Apr 12, 2011 20:31 GMT  ·  By

Quite a few pieces of news about AMD's upcoming Radeon HD 7000-series graphics cards have reached us lately, but few of them went into details regarding the architecture of the Southern Islands GPU and the reason for this could be extremely simple, as a recent report suggests that AMD's future graphics cores won't be anything but a die shrink of the current HD 6000 architecture.

AMD has launched the Radeon HD 6000 series in the last quarter of 2010 and the graphics card family is comprised out of the Barts and Cayman cores.

Of the two, Cayman features a more advanced architecture with a redesigned shader arrangement that went form a VLIW5 configuration, which used four simple SIMD units and one complex t-unit (transcendental unit) in order to build a stream processing unit, to a VLIW4 configuration.

This packs four stream units which feature equal capabilities, and two of them are assigned with some special functions.

In practice, this approach offers the same performance as a VLIW5 configuration but occupies less die space and allows AMD to install more SP units in its graphics cores.

Furthermore, the Cayman GPU also packs two separate graphics engines with dual dispatch processors and tessellation units as well as a redesigned render back-end.
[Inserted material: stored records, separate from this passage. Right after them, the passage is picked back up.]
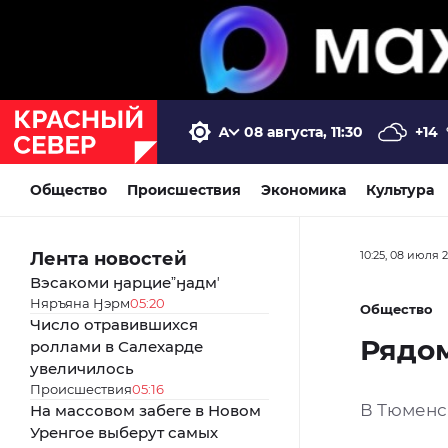
08 августа, 11:30
+14
Общество
Происшествия
Экономика
Культура
Лента новостей
10:25, 08 июля 
Вэсакоми ӈарциеˮӈадмʼ
Няръяна Ӈэрм
05:20
Общество
Число отравившихся
Рядом
роллами в Салехарде
увеличилось
Происшествия
05:16
В Тюменс
На массовом забеге в Новом
Уренгое выберут самых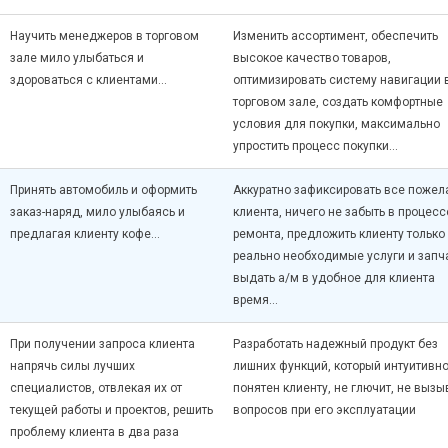
Научить менеджеров в торговом
Изменить ассортимент, обеспечить
зале мило улыбаться и
высокое качество товаров,
здороваться с клиентами…
оптимизировать систему навигации 
торговом зале, создать комфортные
условия для покупки, максимально
упростить процесс покупки…
Принять автомобиль и оформить
Аккуратно зафиксировать все пожел
заказ-наряд, мило улыбаясь и
клиента, ничего не забыть в процесс
предлагая клиенту кофе…
ремонта, предложить клиенту только
реально необходимые услуги и запч
выдать а/м в удобное для клиента
время…
При получении запроса клиента
Разработать надежный продукт без
напрячь силы лучших
лишних функций, который интуитивн
специалистов, отвлекая их от
понятен клиенту, не глючит, не вызы
текущей работы и проектов, решить
вопросов при его эксплуатации
проблему клиента в два раза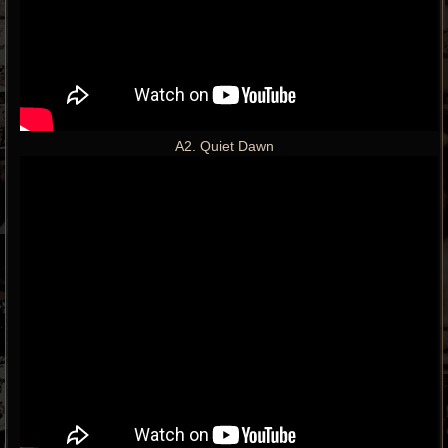
A2. Quiet Dawn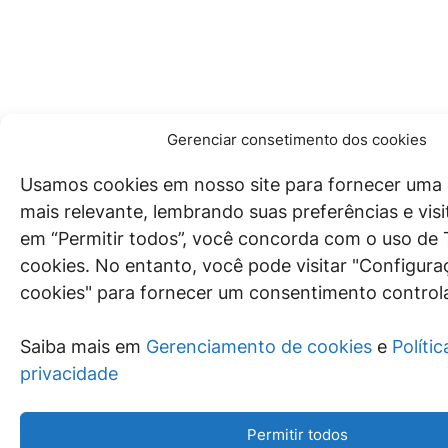
Gerenciar consetimento dos cookies
Usamos cookies em nosso site para fornecer uma 
mais relevante, lembrando suas preferências e visit
em “Permitir todos”, você concorda com o uso d
cookies. No entanto, você pode visitar "Configura
cookies" para fornecer um consentimento control
Saiba mais em
Gerenciamento de cookies
e
Polític
privacidade
Permitir todos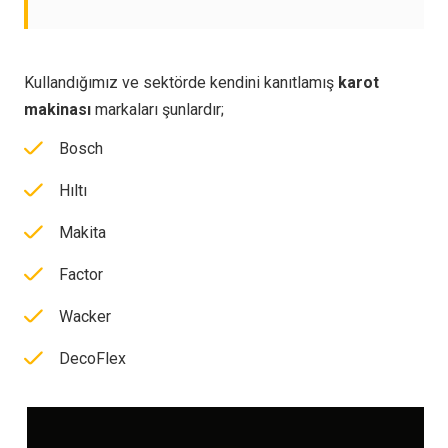
Kullandığımız ve sektörde kendini kanıtlamış
karot
makinası
markaları şunlardır;
Bosch
Hıltı
Makita
Factor
Wacker
DecoFlex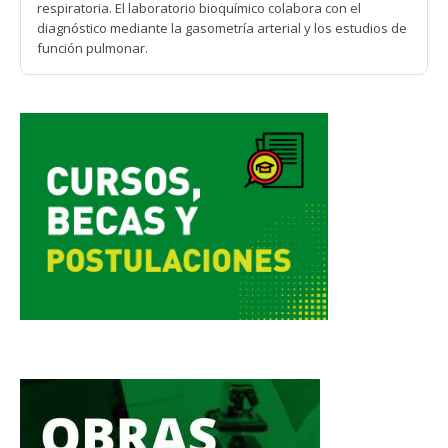
respiratoria. El laboratorio bioquímico colabora con el
diagnóstico mediante la gasometría arterial y los estudios de
función pulmonar.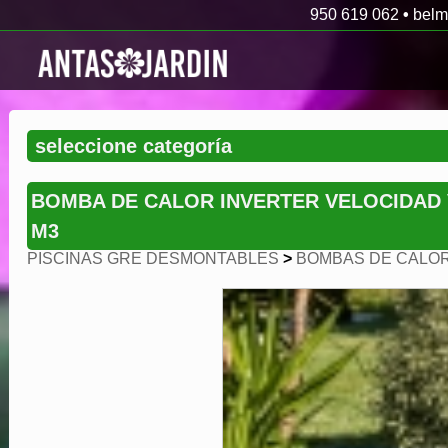
950 619 062
•
belm
BOMBA DE CALOR INVERTER VELOCIDAD V
M3
PISCINAS GRE DESMONTABLES
>
BOMBAS DE CALOR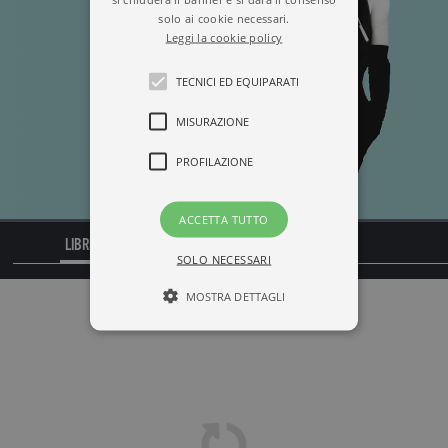
solo ai cookie necessari.
Leggi la cookie policy
TECNICI ED EQUIPARATI
MISURAZIONE
PROFILAZIONE
ACCETTA TUTTO
LIBRI
CITAZIONI
SOLO NECESSARI
MOSTRA DETTAGLI
Tecnici ed equiparati
Misurazione
Profilazione
I cookie tecnici sono strettamente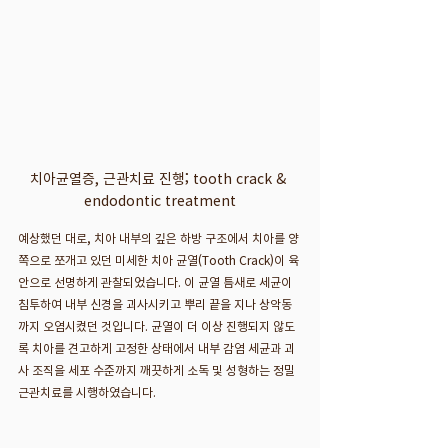
치아균열증, 근관치료 진행; tooth crack & 
endodontic treatment
예상했던 대로, 치아 내부의 깊은 하방 구조에서 치아를 양
쪽으로 쪼개고 있던 미세한 치아 균열(Tooth Crack)이 육
안으로 선명하게 관찰되었습니다. 이 균열 틈새로 세균이 
침투하여 내부 신경을 괴사시키고 뿌리 끝을 지나 상악동
까지 오염시켰던 것입니다. 균열이 더 이상 진행되지 않도
록 치아를 견고하게 고정한 상태에서 내부 감염 세균과 괴
사 조직을 세포 수준까지 깨끗하게 소독 및 성형하는 정밀 
근관치료를 시행하였습니다.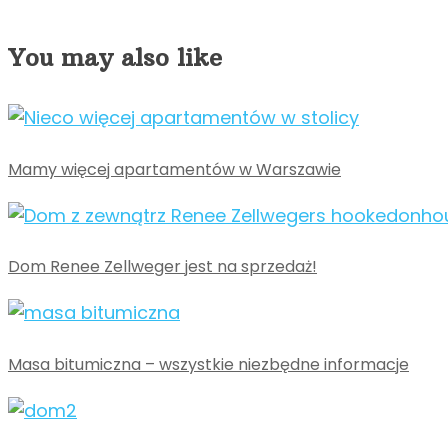
You may also like
Mamy więcej apartamentów w Warszawie
Dom Renee Zellweger jest na sprzedaż!
Masa bitumiczna – wszystkie niezbędne informacje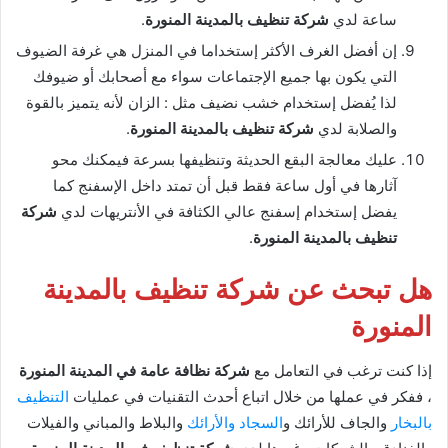
ساعة لدي
شركة تنظيف بالمدينة المنورة
.
إن أفضل الغرف الأكثر إستخداما في المنزل هي غرفة الضيوف
التي يكون بها جميع الإجتماعات سواء مع أصحابك أو ضيوفك
لذا يُفضل إستخدام خشب نضيف مثل : الزان لأنه يتميز بالقوة
والصلابة لدي
شركة تنظيف بالمدينة المنورة
.
عليك معالجة البقع الحديثة وتنظيفها بسرعة فيمكنك محو
آثارها في أول ساعة فقط قبل أن تمتد داخل الإسفنج كما
يفضل إستخدام إسفنج عالي الكثافة في الأنتريهات لدي
شركة
تنظيف بالمدينة المنورة
.
هل تبحث عن شركة تنظيف بالمدينة
المنورة
إذا كنت ترغب في التعامل مع
شركة نظافة عامة في المدينة المنورة
، ففكر في عملها من خلال اتباع أحدث التقنيات في عمليات
التنظيف
بالبخار
والجاف للأرائك و
السجاد والأرائك
والبلاط والمباني والفيلات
According to Fudzilla, all of these features will also make their way to the Southern Islands cores, but other architectural changes aren't expected, as the Radeon HD 7000 is just a die shrink of the current Cayman GPU.

However, performance won't remain the same as the 28nm manufacturing process will allow AMD to install more shader units, which could mean that a single HD 7900 GPU may be able to deliver Radeon HD 6990-like performance with ease.

AMD is expected to release more details about the Southern Islands architecture in June at the company's Fusion Development Summit.

The Radeon HD 7000-series GPUs could be released as soon as Q3 2011, as reports suggest AMD has taped out the first such chips sometime in February.